"Don't be a scoundrel." This is how residents of the historic center of Sassari are intimidated, with threats to children, muggings and retaliation. Yesterday at dawn the first warning: four tires slashed on a resident's car . "Now they're starting to play pranks," someone who lives in the area speaks on condition of anonymity. " They're picking on us because of the cameras installed by the police ." On Tuesday, the police raided San Donato and surrounding streets, with 14 arrests (in Sassari alone) for the same number of Nigerians accused of mafia-style criminal association, drug dealing, human trafficking, money laundering, to name just the most obvious crimes. " It felt like we were at war ," one person reports. "But we saw that many of them ran away before the police arrived." Now calm seems to have returned. "But they continue to deal, without any problems ."

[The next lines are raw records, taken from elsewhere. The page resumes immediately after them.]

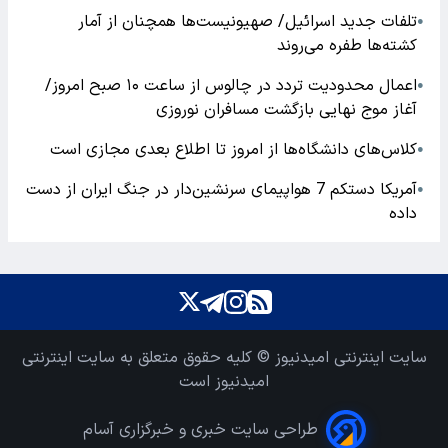
تلفات جدید اسرائیل/ صهیونیست‌ها همچنان از آمار
●
کشته‌ها طفره می‌روند
اعمال محدودیت تردد در چالوس از ساعت ۱۰ صبح امروز/
●
آغاز موج نهایی بازگشت مسافران نوروزی
کلاس‌های دانشگاه‌ها از امروز تا اطلاع بعدی مجازی است
●
آمریکا دستکم 7 هواپیمای سرنشین‌دار در جنگ ایران از دست
●
داده
سایت اینترنتی امیدنیوز © کلیه حقوق متعلق به سایت اینترنتی
امیدنیوز است
طراحی سایت خبری و خبرگزاری آسام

And speaking of drug dealing, here is the story of what has happened in recent years. "They start early in the morning. We see minors with school bags buying "bags" of coke or heroin ." The trafficking continues but the coming and going is of drug addicts, some of them very low. " We hear nothing but 'Give me the white bag, give me the black bag' all the time ." White stands for coke, black for heroin. "They cry, they beg if they don't have the money. A girl was 5 euros short the other day and they beat her up because she insisted ."

Aggression is the dominant note, but there is a remedy for not having resources and it is no less degrading: « They have sex either in homes or on the street. They prostitute themselves for a few euros ». If you rebel against this situation you do so at your own risk. « When we tell them to stop, that we call the police, they answer us: "We are not afraid of the police" ».

As the head of the Sassari mobile squad, Michele Mecca, recalled in a press conference on Tuesday, a man who dared to complain had his front door burned down. "They send drug addicts to do these things," the residents continued, "in exchange for a dose. Nigerians, on the other hand, walk around the streets with a gun sticking out of their pants ."

The drug addicts then commit repeated thefts, stealing cell phones from the elderly and their bags, breaking car windows to steal a toy for the little ones to resell for a few euros . "They took from a child," says an elderly person, "the euros he earned selling olive branches for Easter, threatening to beat him."

The degradation is accompanied by mockery. In the afternoon following the raid, "a couple of drug addicts - it is said - pulled down their pants showing their behinds to the cameras" . But there is little to laugh about because the residents live in terror and there are even small children frightened by what surrounds them. "We are afraid - some report - and on top of that the Municipality continues to fine us for parking our cars. But we cannot park our cars far away and risk them hurting us ".

Finally, the prayer to the institutions: " Help us . It seems that we are waiting for the dead. And we do not want it to be one of us."